You want to kill birds and squirrils that aren't really loud? ;-)

Try the Browning 800 magnum pistol. The recoilless action makes it a nice shooter and it seems to work well.


----------



## zzyzx (Mar 20, 2010)

http://www.americanairgunhunter.com/mrod_pistol.html

Read the review from Jim Chapman above. He is pretty good on this stuff. If he really doesn't like something he doesn't write a review but contacts the makers with his findings. So many he writes are positive or at least neutral at worst.

If the success of the Marauder rifles is any indication the pistol should be a good one. A bit pricey but you will be shooting it for some years to come. I have two Marauder rifles, .177 and .22, and both are very nice. Will be selling the .22 shortly as I prefer the Evanix Blizzard to it in that calibre. Am keeping the .177 as it is death on blackbirds and fun to shoot. If the pistol is half as much fun to shoot it should be considered in your looking.

I pump up my air reservoir with a Hill pump. Works for me.

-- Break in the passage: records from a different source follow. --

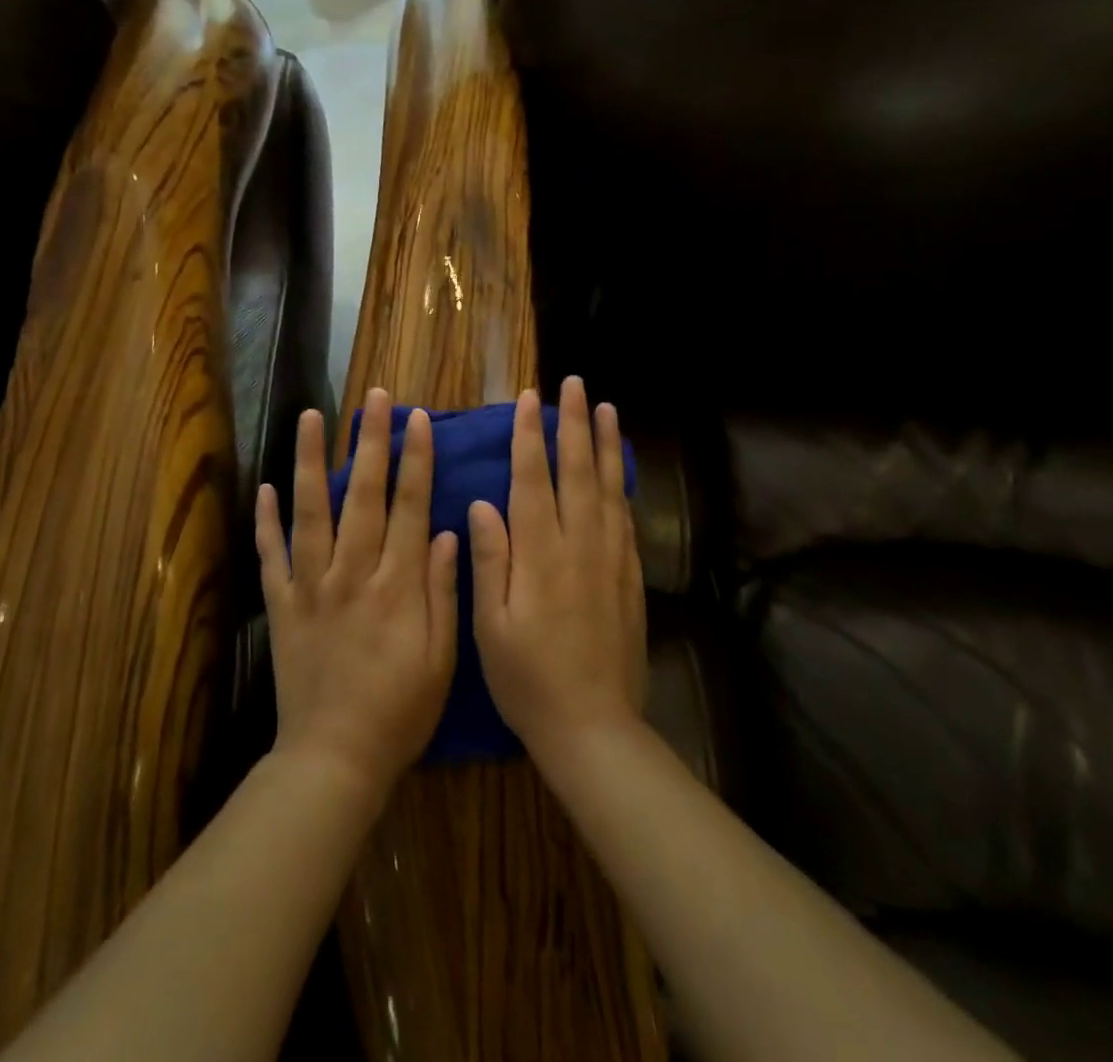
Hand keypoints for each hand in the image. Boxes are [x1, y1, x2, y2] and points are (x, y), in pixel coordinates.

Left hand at [254, 387, 458, 802]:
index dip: (417, 460)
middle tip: (373, 399)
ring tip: (312, 418)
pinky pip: (271, 555)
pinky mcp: (281, 605)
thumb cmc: (399, 710)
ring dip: (313, 461)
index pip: (410, 507)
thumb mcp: (441, 658)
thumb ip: (442, 590)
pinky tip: (266, 486)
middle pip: (364, 495)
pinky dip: (266, 520)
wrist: (334, 758)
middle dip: (371, 442)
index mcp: (397, 584)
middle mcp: (353, 572)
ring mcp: (311, 585)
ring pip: (312, 511)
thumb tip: (445, 531)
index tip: (420, 419)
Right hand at [469, 378, 647, 772]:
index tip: (530, 400)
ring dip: (605, 444)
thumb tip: (483, 503)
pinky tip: (619, 470)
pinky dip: (621, 485)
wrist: (593, 727)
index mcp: (539, 554)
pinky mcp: (629, 577)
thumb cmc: (527, 679)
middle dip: (574, 424)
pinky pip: (625, 518)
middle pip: (577, 471)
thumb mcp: (490, 626)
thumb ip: (489, 560)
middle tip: (575, 385)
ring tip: (606, 409)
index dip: (530, 436)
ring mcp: (610, 559)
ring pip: (607, 487)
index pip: (533, 479)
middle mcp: (578, 545)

Some don't like the pumping and use air tanks, works for them.


----------



## mr.trooper (Aug 3, 2004)

Any spring gun powerful enough will still make a fair bit of noise.

PCP guns, like the P-rod, are expensive, require expensive accessories, and still make plenty of noise.

A far better option for you are the C02 and multi-pump pneumatic guns. Look into the Benjamin EB22, Benjamin HB22, and Crosman 2240.

Heck, for < $200 you could build a custom C02 pistol on Crosman website - they come with a steel breech (retail versions don't), your choice of barrel lengths, your choice of sights, your choice of grips, and several other optional enhancements.


----------